Report back every line from the entries below in which the word "lines" occurs.

---------------

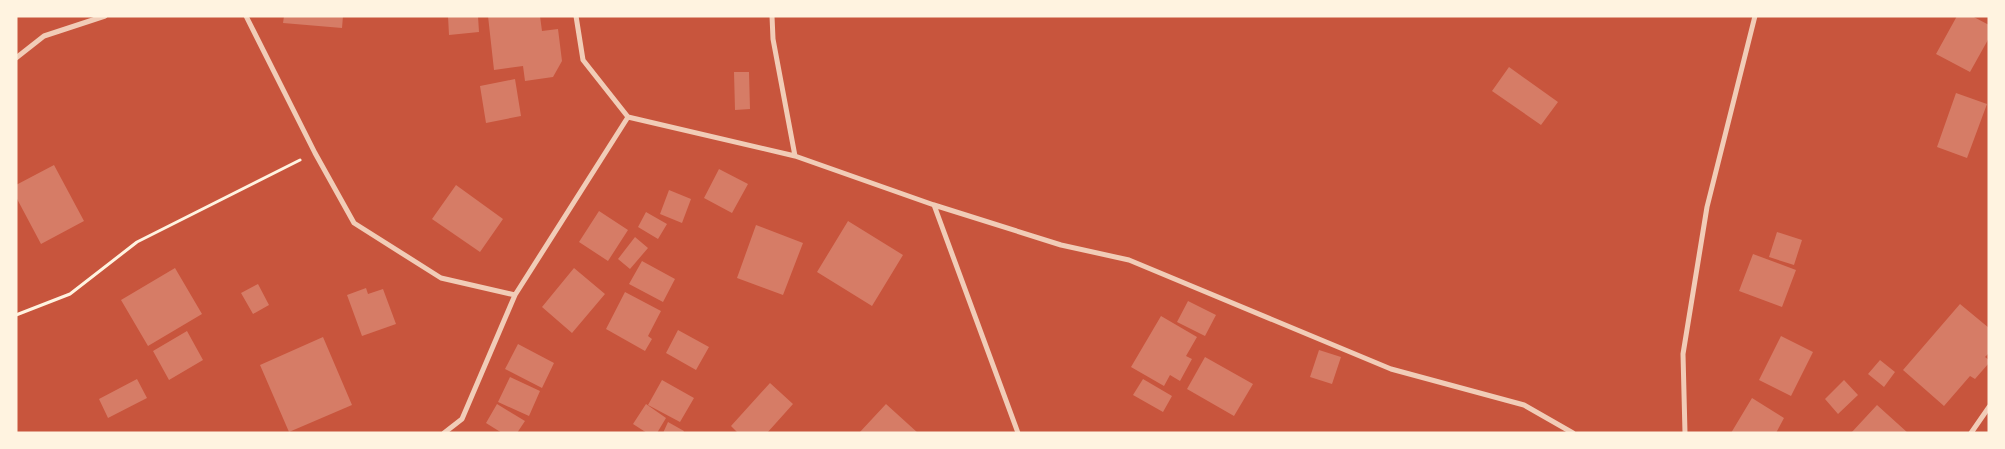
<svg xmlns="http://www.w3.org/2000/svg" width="2005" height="449" font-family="'Asap Condensed',sans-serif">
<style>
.building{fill:#d67c66}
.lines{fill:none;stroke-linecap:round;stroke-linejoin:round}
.path{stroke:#fff3e0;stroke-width:3}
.minor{stroke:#f1ccb7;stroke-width:5}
</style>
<rect width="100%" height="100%" fill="#c8553d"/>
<path class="building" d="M284,16H343L342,28L283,23Z
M448,16H478L479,32L449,35Z
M488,16H540L542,31L558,29L562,61L553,77L525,81L523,66L494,70Z
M1957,16H1972L1989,25V38L1970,72L1936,54Z
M1509,67L1558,102L1541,125L1492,91Z
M734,72H749L750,109L735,110Z
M515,79L521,116L486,123L480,86Z
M1956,93L1987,104L1967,158L1937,147Z
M54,165L84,221L41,244L16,197V185Z
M719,169L748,184L732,213L704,198Z
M456,185L503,219L480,252L432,219Z
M669,190L691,199L682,223L660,214Z
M599,211L628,230L608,261L579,242Z
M646,212L667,224L658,239L638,227Z
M848,221L903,255L872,306L817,272Z
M756,225L803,243L783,295L737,278Z
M1777,232L1802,240L1794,265L1769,257Z
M635,237L648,248L630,269L618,259Z
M1753,254L1796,270L1782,307L1739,291Z
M642,261L675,279L663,302L629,284Z
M175,268L202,314L148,346L121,300Z
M574,268L605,294L572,333L542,307Z
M258,284L269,305L253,314L241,293Z
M366,288L368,294L383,289L396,324L362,336L347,295Z
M625,292L661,311L648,336L652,339L645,351L606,329Z
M1188,301L1216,315L1205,336L1177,322Z
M1960,304L1989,328V353L1985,357L1989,360V363L1975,379L1970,376L1944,406L1903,370Z
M1161,316L1197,337L1186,356L1192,359L1180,381L1170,375L1164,386L1131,367Z
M678,330L709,347L696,370L666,353Z
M187,331L203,360L169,380L153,351Z
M1781,336L1813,352L1791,396L1759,380Z
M323,337L352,405L289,432L260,365Z
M518,344L554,363L542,388L505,369Z
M1319,350L1341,357L1332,384L1310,377Z
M1205,357L1253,384L1234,416L1187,389Z
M1880,360L1895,372L1884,387L1868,374Z
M510,377L540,391L529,416L498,402Z
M137,379L147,398L108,418L99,399Z
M1143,379L1172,396L1163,412L1133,395Z
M662,380L694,398L680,422L648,405Z
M1844,380L1858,395L1838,414L1825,399Z
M770,383L793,404L767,433H738L731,426Z
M1752,398L1784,418L1776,433H1731Z
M497,404L525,421L517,433H502L486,423Z
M646,404L666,418L657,433H647L633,424Z
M886,404L918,433H859Z
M1877,405L1908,433H1851Z
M668,422L684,431L683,433H663Z"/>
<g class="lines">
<path class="path" d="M16,315L70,294L137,242L300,160"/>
<path class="minor" d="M246,16L315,153L354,223L441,278L515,295L628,117L795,156L934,205L1061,245L1129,260L1391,369L1524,405L1573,433
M576,16L583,60L628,117
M772,16L773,39L795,156
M16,58L44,36L105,16
M934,205L1018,433
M444,433L462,419L515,295
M1685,433L1683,354L1707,207L1755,16
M1971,433L1989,407"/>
</g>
<rect width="2005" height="449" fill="none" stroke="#fff3e0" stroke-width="35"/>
</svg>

---------------

Response
.lines{fill:none;stroke-linecap:round;stroke-linejoin:round}
<g class="lines">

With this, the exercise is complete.